Mesmo se ocorrerem as causas de aumento de pena previstas no artigo 258, do Código Penal Brasileiro [remessa do art.285: resultar lesão corporal de natureza grave, ou morte], a sanção do tipo legal (art.268) continua aquém da necessidade de alcançar a finalidade da pena, ou seja, a de prevenir, atemorizar, supostos infratores, na prática de ilícitos. Deveria haver, assim, penas maiores, para quem infringisse normas sanitárias, ou determinações de autoridades, na proteção da pandemia.
Apesar dessas considerações de ordem jurídica, no plano sociológico as alterações legislativas não teriam efeitos práticos, ou causariam injustiças, devido às inúmeras regras e determinações de autoridades públicas, na proteção à saúde, em tempos de pandemia.
O cipoal de normas e determinações administrativas, inseridas no tipo penal, impedem, ou dificultam, a responsabilização da sociedade, devido à ausência de segurança jurídica, em que pese o artigo 21, CPB (erro sobre a ilicitude do fato). Além do que, muitas pessoas estão simplesmente revoltadas com toda a problemática (saúdeXemprego); penalizá-las seria injusto e cruel!!
(b) Já, no Poder de Polícia do Estado, além da competência concorrente para legislar na área sanitária (art.24, XII, CF), União, Estados e Municípios detêm competência material, de execução, comum, para a proteção da saúde (art.23, II,CF) [atos administrativos e providências administrativas].
Assim, por força do Texto Constitucional, medidas administrativas (providências concretas) devem ser tomadas contra a covid-19, por todas as entidades políticas, sobretudo por Estados e Municípios (art.198, CF; Lei 8.080, de 1990, art.7º, IX), que estão próximos das ocorrências, a fim de evitar-se a propagação da doença, altamente contagiosa. Coibir festas clandestinas, suspender a atividade de estabelecimentos que estejam descumprindo, reiteradamente, as normas e determinações sanitárias, são providências importantíssimas no combate à pandemia.

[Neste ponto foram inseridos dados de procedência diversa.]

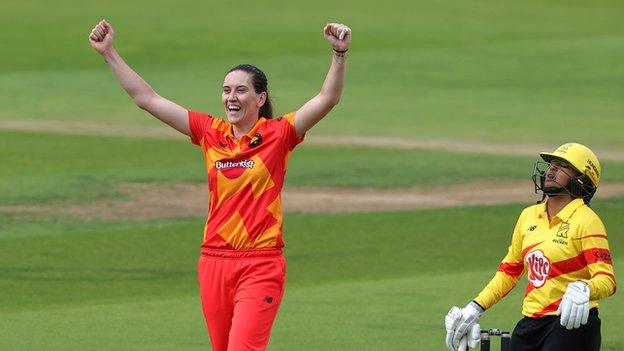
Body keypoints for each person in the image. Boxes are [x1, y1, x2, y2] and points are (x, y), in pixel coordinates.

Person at [88, 19, 351, 351]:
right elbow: (147, 99)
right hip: (213, 261)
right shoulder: (210, 132)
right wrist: (109, 52)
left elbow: (327, 99)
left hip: (260, 262)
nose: (231, 97)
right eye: (226, 90)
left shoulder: (279, 133)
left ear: (260, 98)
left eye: (241, 90)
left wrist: (339, 54)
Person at [444, 143, 616, 351]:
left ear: (582, 178)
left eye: (562, 166)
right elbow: (509, 272)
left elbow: (607, 280)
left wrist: (586, 288)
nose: (551, 170)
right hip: (530, 324)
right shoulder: (528, 216)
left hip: (572, 324)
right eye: (551, 164)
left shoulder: (587, 221)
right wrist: (475, 308)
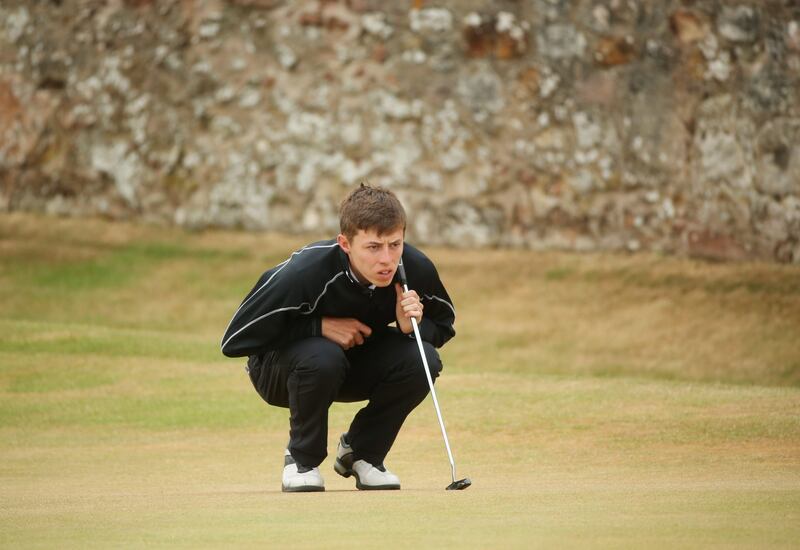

Em suma, as entidades políticas, com base na Constituição Federal, precisam reunir esforços na fiscalização e medidas de controle da pandemia, inclusive com imposição de penalidades administrativas (multas e, se couber, interdições de estabelecimento) pela entidade política competente (Poder de Polícia [Administrativa], Heraldo Garcia Vitta, Malheiros, 2010)
(c) Na área cível, a lei 14.125, de março de 2021, refere, expressamente, à responsabilidade civil das entidades políticas, por eventos pós-vacinação, quando adquirirem e importarem as vacinas, de acordo com os instrumentos firmados com a aquisição ou fornecimento delas, isto é, nos termos dos acordos feitos com os fornecedores estrangeiros.
A pergunta; entidades privadas teriam a mesma responsabilidade civil, ao adquirirem ou importarem as vacinas por conta própria?; em princípio sim, especialmente se firmarem acordos com os fornecedores estrangeiros, assumindo essa responsabilidade.
Dependendo da hipótese, conforme o artigo 927, parágrafo único, do Código Civil Brasileiro, a responsabilidade civil independe da demonstração da culpa, nos casos legais, ou quando a atividade normalmente desenvolvida pelo autor do dano implicar, por sua natureza, risco para os direitos de outrem.' Em tais situações, bastariam as evidências do dano e do nexo causal; nessa linha, haveria, se for o caso, a responsabilidade civil objetiva, referida no Código de Defesa do Consumidor (lei 8.078/90, arts.12 e 14, dentre outros).
O fato é que a economia não pode ficar estagnada; com mais de 14 milhões de pessoas desempregadas, empresas em recuperação judicial ou falência, tantas outras 'fechando as portas', de maneira informal, a solução é a abertura gradual do setor produtivo, com o cumprimento do regime sanitário, a fiscalização eficaz dos órgãos administrativos, a aplicação de vacinas na população (com a participação de entidades privadas), auxílio emergencial dos governantes (Federal, Estaduais e Municipais) aos necessitados e incentivos fiscais às empresas.